[Data items]
::::::

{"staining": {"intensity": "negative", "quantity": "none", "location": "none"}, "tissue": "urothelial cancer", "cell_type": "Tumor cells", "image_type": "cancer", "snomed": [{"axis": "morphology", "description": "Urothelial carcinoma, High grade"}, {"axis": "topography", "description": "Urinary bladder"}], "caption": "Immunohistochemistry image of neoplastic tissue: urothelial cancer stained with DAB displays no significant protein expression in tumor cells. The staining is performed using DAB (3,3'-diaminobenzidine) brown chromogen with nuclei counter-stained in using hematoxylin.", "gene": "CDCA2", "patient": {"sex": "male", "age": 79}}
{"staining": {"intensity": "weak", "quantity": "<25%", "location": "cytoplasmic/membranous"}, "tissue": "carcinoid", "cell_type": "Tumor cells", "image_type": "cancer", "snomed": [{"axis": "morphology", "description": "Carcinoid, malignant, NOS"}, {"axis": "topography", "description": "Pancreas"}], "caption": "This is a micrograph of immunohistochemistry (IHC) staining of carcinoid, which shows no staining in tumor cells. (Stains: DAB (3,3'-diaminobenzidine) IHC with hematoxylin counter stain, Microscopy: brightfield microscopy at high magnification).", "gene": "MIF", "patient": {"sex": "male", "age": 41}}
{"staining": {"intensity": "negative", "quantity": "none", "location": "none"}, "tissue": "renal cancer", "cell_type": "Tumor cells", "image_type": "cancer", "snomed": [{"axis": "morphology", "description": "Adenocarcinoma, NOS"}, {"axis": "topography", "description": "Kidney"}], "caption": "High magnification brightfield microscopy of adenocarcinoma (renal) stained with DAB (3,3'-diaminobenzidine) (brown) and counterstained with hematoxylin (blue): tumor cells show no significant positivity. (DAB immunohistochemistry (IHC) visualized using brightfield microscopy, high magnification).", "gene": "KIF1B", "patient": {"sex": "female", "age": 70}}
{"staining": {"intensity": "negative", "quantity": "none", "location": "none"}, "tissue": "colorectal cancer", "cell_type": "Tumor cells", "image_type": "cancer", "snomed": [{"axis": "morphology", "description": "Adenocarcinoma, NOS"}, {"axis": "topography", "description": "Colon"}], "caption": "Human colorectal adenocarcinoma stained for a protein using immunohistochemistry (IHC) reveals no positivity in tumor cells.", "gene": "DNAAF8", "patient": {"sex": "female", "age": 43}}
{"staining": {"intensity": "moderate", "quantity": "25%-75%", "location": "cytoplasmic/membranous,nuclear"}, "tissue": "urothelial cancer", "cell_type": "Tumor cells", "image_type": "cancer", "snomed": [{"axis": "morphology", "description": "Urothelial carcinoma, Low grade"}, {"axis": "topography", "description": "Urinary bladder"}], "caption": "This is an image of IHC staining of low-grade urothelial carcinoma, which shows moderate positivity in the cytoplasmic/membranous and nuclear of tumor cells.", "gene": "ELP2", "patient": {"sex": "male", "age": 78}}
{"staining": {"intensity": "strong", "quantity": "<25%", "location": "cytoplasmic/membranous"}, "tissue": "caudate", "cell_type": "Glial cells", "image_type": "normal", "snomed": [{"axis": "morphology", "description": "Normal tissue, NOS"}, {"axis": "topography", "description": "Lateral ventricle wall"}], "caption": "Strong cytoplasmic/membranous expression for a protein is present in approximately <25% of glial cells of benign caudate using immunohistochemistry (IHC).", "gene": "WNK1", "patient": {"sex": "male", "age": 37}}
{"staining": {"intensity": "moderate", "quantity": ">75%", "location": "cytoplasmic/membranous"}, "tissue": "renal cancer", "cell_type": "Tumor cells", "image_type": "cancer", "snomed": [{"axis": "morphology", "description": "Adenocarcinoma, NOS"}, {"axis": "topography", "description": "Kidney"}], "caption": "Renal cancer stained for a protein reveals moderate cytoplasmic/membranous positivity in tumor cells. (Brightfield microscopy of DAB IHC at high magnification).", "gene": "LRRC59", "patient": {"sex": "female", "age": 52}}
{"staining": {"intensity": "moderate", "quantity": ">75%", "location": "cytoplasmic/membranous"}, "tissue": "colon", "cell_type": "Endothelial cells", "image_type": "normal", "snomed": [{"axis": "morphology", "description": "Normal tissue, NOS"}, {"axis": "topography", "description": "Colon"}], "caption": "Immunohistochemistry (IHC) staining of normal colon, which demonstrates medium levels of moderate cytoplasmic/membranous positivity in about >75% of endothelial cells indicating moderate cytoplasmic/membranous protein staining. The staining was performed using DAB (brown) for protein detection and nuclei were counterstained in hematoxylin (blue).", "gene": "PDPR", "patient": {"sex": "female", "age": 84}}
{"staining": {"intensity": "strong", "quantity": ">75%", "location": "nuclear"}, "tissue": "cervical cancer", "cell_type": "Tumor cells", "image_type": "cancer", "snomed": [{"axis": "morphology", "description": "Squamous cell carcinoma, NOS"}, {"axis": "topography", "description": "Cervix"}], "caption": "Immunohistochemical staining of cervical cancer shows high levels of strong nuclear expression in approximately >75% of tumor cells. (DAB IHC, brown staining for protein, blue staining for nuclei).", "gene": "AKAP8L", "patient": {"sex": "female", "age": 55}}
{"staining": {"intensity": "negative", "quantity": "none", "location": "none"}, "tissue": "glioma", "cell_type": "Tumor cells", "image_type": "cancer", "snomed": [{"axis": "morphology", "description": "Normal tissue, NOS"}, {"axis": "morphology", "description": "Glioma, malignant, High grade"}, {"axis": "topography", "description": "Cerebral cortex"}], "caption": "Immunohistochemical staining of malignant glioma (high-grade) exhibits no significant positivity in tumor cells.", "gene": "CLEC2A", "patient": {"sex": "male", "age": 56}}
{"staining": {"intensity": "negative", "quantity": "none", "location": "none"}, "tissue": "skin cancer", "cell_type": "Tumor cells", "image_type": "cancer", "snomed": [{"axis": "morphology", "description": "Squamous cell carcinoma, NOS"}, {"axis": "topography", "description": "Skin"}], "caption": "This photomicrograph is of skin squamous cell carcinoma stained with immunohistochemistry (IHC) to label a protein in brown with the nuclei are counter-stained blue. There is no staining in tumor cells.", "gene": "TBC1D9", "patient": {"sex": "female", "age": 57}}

::::::

Nothing should be left out: repeat all of the data exactly.

{"staining": {"intensity": "negative", "quantity": "none", "location": "none"}, "tissue": "urothelial cancer", "cell_type": "Tumor cells", "image_type": "cancer", "snomed": [{"axis": "morphology", "description": "Urothelial carcinoma, High grade"}, {"axis": "topography", "description": "Urinary bladder"}], "caption": "Immunohistochemistry image of neoplastic tissue: urothelial cancer stained with DAB displays no significant protein expression in tumor cells. The staining is performed using DAB (3,3'-diaminobenzidine) brown chromogen with nuclei counter-stained in using hematoxylin.", "gene": "CDCA2", "patient": {"sex": "male", "age": 79}}
{"staining": {"intensity": "weak", "quantity": "<25%", "location": "cytoplasmic/membranous"}, "tissue": "carcinoid", "cell_type": "Tumor cells", "image_type": "cancer", "snomed": [{"axis": "morphology", "description": "Carcinoid, malignant, NOS"}, {"axis": "topography", "description": "Pancreas"}], "caption": "This is a micrograph of immunohistochemistry (IHC) staining of carcinoid, which shows no staining in tumor cells. (Stains: DAB (3,3'-diaminobenzidine) IHC with hematoxylin counter stain, Microscopy: brightfield microscopy at high magnification).", "gene": "MIF", "patient": {"sex": "male", "age": 41}}
{"staining": {"intensity": "negative", "quantity": "none", "location": "none"}, "tissue": "renal cancer", "cell_type": "Tumor cells", "image_type": "cancer", "snomed": [{"axis": "morphology", "description": "Adenocarcinoma, NOS"}, {"axis": "topography", "description": "Kidney"}], "caption": "High magnification brightfield microscopy of adenocarcinoma (renal) stained with DAB (3,3'-diaminobenzidine) (brown) and counterstained with hematoxylin (blue): tumor cells show no significant positivity. (DAB immunohistochemistry (IHC) visualized using brightfield microscopy, high magnification).", "gene": "KIF1B", "patient": {"sex": "female", "age": 70}}
{"staining": {"intensity": "negative", "quantity": "none", "location": "none"}, "tissue": "colorectal cancer", "cell_type": "Tumor cells", "image_type": "cancer", "snomed": [{"axis": "morphology", "description": "Adenocarcinoma, NOS"}, {"axis": "topography", "description": "Colon"}], "caption": "Human colorectal adenocarcinoma stained for a protein using immunohistochemistry (IHC) reveals no positivity in tumor cells.", "gene": "DNAAF8", "patient": {"sex": "female", "age": 43}}
{"staining": {"intensity": "moderate", "quantity": "25%-75%", "location": "cytoplasmic/membranous,nuclear"}, "tissue": "urothelial cancer", "cell_type": "Tumor cells", "image_type": "cancer", "snomed": [{"axis": "morphology", "description": "Urothelial carcinoma, Low grade"}, {"axis": "topography", "description": "Urinary bladder"}], "caption": "This is an image of IHC staining of low-grade urothelial carcinoma, which shows moderate positivity in the cytoplasmic/membranous and nuclear of tumor cells.", "gene": "ELP2", "patient": {"sex": "male", "age": 78}}
{"staining": {"intensity": "strong", "quantity": "<25%", "location": "cytoplasmic/membranous"}, "tissue": "caudate", "cell_type": "Glial cells", "image_type": "normal", "snomed": [{"axis": "morphology", "description": "Normal tissue, NOS"}, {"axis": "topography", "description": "Lateral ventricle wall"}], "caption": "Strong cytoplasmic/membranous expression for a protein is present in approximately <25% of glial cells of benign caudate using immunohistochemistry (IHC).", "gene": "WNK1", "patient": {"sex": "male", "age": 37}}
{"staining": {"intensity": "moderate", "quantity": ">75%", "location": "cytoplasmic/membranous"}, "tissue": "renal cancer", "cell_type": "Tumor cells", "image_type": "cancer", "snomed": [{"axis": "morphology", "description": "Adenocarcinoma, NOS"}, {"axis": "topography", "description": "Kidney"}], "caption": "Renal cancer stained for a protein reveals moderate cytoplasmic/membranous positivity in tumor cells. (Brightfield microscopy of DAB IHC at high magnification).", "gene": "LRRC59", "patient": {"sex": "female", "age": 52}}
{"staining": {"intensity": "moderate", "quantity": ">75%", "location": "cytoplasmic/membranous"}, "tissue": "colon", "cell_type": "Endothelial cells", "image_type": "normal", "snomed": [{"axis": "morphology", "description": "Normal tissue, NOS"}, {"axis": "topography", "description": "Colon"}], "caption": "Immunohistochemistry (IHC) staining of normal colon, which demonstrates medium levels of moderate cytoplasmic/membranous positivity in about >75% of endothelial cells indicating moderate cytoplasmic/membranous protein staining. The staining was performed using DAB (brown) for protein detection and nuclei were counterstained in hematoxylin (blue).", "gene": "PDPR", "patient": {"sex": "female", "age": 84}}
{"staining": {"intensity": "strong", "quantity": ">75%", "location": "nuclear"}, "tissue": "cervical cancer", "cell_type": "Tumor cells", "image_type": "cancer", "snomed": [{"axis": "morphology", "description": "Squamous cell carcinoma, NOS"}, {"axis": "topography", "description": "Cervix"}], "caption": "Immunohistochemical staining of cervical cancer shows high levels of strong nuclear expression in approximately >75% of tumor cells. (DAB IHC, brown staining for protein, blue staining for nuclei).", "gene": "AKAP8L", "patient": {"sex": "female", "age": 55}}
{"staining": {"intensity": "negative", "quantity": "none", "location": "none"}, "tissue": "glioma", "cell_type": "Tumor cells", "image_type": "cancer", "snomed": [{"axis": "morphology", "description": "Normal tissue, NOS"}, {"axis": "morphology", "description": "Glioma, malignant, High grade"}, {"axis": "topography", "description": "Cerebral cortex"}], "caption": "Immunohistochemical staining of malignant glioma (high-grade) exhibits no significant positivity in tumor cells.", "gene": "CLEC2A", "patient": {"sex": "male", "age": 56}}
{"staining": {"intensity": "negative", "quantity": "none", "location": "none"}, "tissue": "skin cancer", "cell_type": "Tumor cells", "image_type": "cancer", "snomed": [{"axis": "morphology", "description": "Squamous cell carcinoma, NOS"}, {"axis": "topography", "description": "Skin"}], "caption": "This photomicrograph is of skin squamous cell carcinoma stained with immunohistochemistry (IHC) to label a protein in brown with the nuclei are counter-stained blue. There is no staining in tumor cells.", "gene": "TBC1D9", "patient": {"sex": "female", "age": 57}}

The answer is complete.